• _TASK DIRECTIONS_
Wherever the line with "nose: (384, 313)" sits in the listing below, transcribe from it up to and including the line with "left knee: (831, 457)", exactly, and leave the remaining lines out.

• _RECORDS SUPPLIED_
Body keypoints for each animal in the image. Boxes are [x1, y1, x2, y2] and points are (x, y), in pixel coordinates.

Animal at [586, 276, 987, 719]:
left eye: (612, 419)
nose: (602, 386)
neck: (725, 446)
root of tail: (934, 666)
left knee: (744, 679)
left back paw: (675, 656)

...

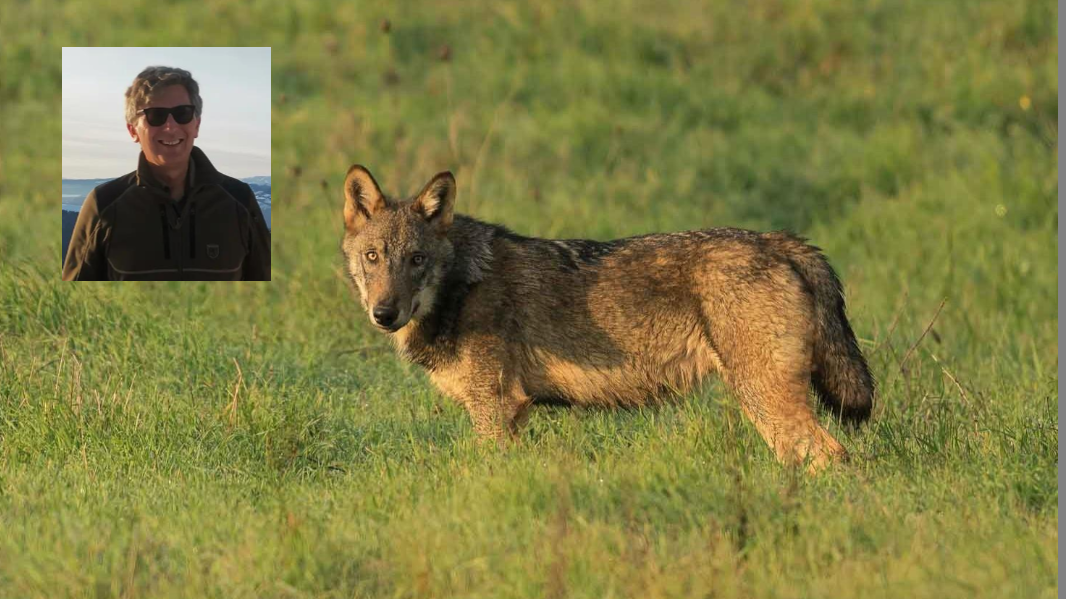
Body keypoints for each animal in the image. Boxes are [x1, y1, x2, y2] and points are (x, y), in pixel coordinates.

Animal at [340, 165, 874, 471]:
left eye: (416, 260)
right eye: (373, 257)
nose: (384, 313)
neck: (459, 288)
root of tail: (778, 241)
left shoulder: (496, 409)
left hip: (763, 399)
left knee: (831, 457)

• _REPLY_
nose: (384, 313)
neck: (459, 288)
root of tail: (778, 241)
left shoulder: (496, 409)
left hip: (763, 399)
left knee: (831, 457)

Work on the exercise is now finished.